Aunque al principio me imaginaba una corporeización, algo del estilo de la tía difunta de mi amigo Gonzalo, que se le aparecía cada noche a su hermana para pegar la hebra un rato, pronto entendí que te referías a formas más sutiles de presencia, como los sueños. El guion onírico casi siempre es el mismo: se nos informa de que san Pedro se equivocó al tramitar tu expediente y te llevaron antes de tiempo, así que te mandan de vuelta a la tierra.
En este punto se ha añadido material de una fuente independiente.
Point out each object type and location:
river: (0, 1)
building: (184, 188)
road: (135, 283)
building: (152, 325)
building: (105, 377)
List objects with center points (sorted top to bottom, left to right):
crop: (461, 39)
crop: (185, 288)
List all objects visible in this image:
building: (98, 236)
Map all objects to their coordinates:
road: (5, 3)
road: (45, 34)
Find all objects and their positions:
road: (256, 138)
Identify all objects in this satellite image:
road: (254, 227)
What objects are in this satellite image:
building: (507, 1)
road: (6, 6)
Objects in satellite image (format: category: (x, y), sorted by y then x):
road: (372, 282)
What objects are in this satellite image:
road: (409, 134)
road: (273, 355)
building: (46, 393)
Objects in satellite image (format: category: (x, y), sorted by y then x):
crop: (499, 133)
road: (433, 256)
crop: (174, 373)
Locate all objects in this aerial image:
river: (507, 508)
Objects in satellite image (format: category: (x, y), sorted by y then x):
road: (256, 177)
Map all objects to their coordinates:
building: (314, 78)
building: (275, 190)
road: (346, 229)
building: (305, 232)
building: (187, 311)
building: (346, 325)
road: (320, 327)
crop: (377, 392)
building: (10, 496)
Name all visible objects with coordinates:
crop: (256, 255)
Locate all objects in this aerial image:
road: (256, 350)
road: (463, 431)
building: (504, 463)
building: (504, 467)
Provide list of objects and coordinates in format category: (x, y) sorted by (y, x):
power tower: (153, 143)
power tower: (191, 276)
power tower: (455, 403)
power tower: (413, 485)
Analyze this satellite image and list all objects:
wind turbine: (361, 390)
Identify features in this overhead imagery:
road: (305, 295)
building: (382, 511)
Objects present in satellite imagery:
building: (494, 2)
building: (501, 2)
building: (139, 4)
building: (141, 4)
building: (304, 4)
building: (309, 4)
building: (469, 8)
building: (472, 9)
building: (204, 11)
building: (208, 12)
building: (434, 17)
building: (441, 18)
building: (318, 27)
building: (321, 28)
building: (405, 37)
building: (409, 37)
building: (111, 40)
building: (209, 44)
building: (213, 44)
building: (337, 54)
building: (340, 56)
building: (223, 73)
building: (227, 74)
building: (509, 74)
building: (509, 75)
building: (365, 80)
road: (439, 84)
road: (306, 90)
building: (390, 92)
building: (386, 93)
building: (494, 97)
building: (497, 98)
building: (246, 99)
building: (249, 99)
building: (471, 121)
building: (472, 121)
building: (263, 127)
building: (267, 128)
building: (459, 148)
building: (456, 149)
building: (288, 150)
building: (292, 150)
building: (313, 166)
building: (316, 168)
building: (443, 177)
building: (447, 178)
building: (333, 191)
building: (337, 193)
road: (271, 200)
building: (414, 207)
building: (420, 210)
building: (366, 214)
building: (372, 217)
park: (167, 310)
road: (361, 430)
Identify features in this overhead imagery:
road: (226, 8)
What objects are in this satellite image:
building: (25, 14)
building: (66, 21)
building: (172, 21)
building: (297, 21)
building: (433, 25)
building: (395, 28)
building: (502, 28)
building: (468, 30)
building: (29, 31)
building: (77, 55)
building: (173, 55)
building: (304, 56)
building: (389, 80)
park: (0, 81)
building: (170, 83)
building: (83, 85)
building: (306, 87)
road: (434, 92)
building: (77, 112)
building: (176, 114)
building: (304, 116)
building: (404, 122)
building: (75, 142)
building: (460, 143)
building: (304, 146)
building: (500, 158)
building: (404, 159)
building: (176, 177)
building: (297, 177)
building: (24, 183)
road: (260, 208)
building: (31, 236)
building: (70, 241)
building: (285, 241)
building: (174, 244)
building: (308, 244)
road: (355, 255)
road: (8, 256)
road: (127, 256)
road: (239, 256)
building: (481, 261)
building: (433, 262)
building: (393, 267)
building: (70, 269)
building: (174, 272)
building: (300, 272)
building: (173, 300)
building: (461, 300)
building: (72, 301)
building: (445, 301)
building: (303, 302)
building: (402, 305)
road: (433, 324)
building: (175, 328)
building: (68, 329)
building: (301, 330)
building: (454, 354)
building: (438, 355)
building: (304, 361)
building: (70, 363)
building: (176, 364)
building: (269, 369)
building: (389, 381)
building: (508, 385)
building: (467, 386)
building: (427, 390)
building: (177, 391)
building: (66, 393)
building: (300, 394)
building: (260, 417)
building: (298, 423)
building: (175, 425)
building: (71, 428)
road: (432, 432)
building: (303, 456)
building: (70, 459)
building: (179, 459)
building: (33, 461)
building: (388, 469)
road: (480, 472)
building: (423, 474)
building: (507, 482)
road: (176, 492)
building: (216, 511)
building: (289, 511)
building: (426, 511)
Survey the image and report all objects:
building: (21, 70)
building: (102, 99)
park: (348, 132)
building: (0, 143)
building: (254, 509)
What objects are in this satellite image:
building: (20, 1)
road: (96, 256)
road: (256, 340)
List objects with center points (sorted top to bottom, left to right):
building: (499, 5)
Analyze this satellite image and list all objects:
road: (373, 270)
Cuando me lo anuncian y te veo a veces lloro de alegría, otras tengo tantas cosas que decir que no puedo hablar y otras llamo a los titos para pedirles que por favor adecenten tu casa, que como vayas y te la encuentres manga por hombro te vuelves para arriba.
También te me apareces en lo que dejaste de ti en los demás: en la alegría de mi madre, que desde que se convirtió en abuela empezó a metamorfosearse en ti, en la forma de apretar los dientes del tito cuando se enfada, en la fortaleza de la Vanessa o en la manera de cuidar de la Arantxa. Aun así, no descarto que un día te hagas carne, porque tú eres así, así que a veces ensayo la conversación que tendríamos. Tengo varias versiones, según el tiempo que te den de vis a vis con los vivos. Pero lo primero que hago en todas ellas es enseñarte las fotos del resto de tus nietos y de tus bisnietos, a los que no conociste.
Desde que llegaron al mundo pienso mucho en ti. En cómo te habrían llamado, en que los habrías llevado, orgullosa, a montar a los caballitos. Supongo que a todos nos pasa, porque cada niño que nace trae consigo un porvenir, infinitos futuros, una senda recién abierta. Pero en ellos también laten, como escribió otra abuela orgullosa, la editora Eva Serrano, “todas las historias que no han conocido, todos los amaneceres que sucedieron cuando aún no eran más que una posibilidad o un anhelo”. Y esa es otra de las formas en las que te me apareces: en ellos. Desde que llegaron al mundo siento que tú estás de nuevo en él. Y me ha vuelto a gustar mi cumpleaños.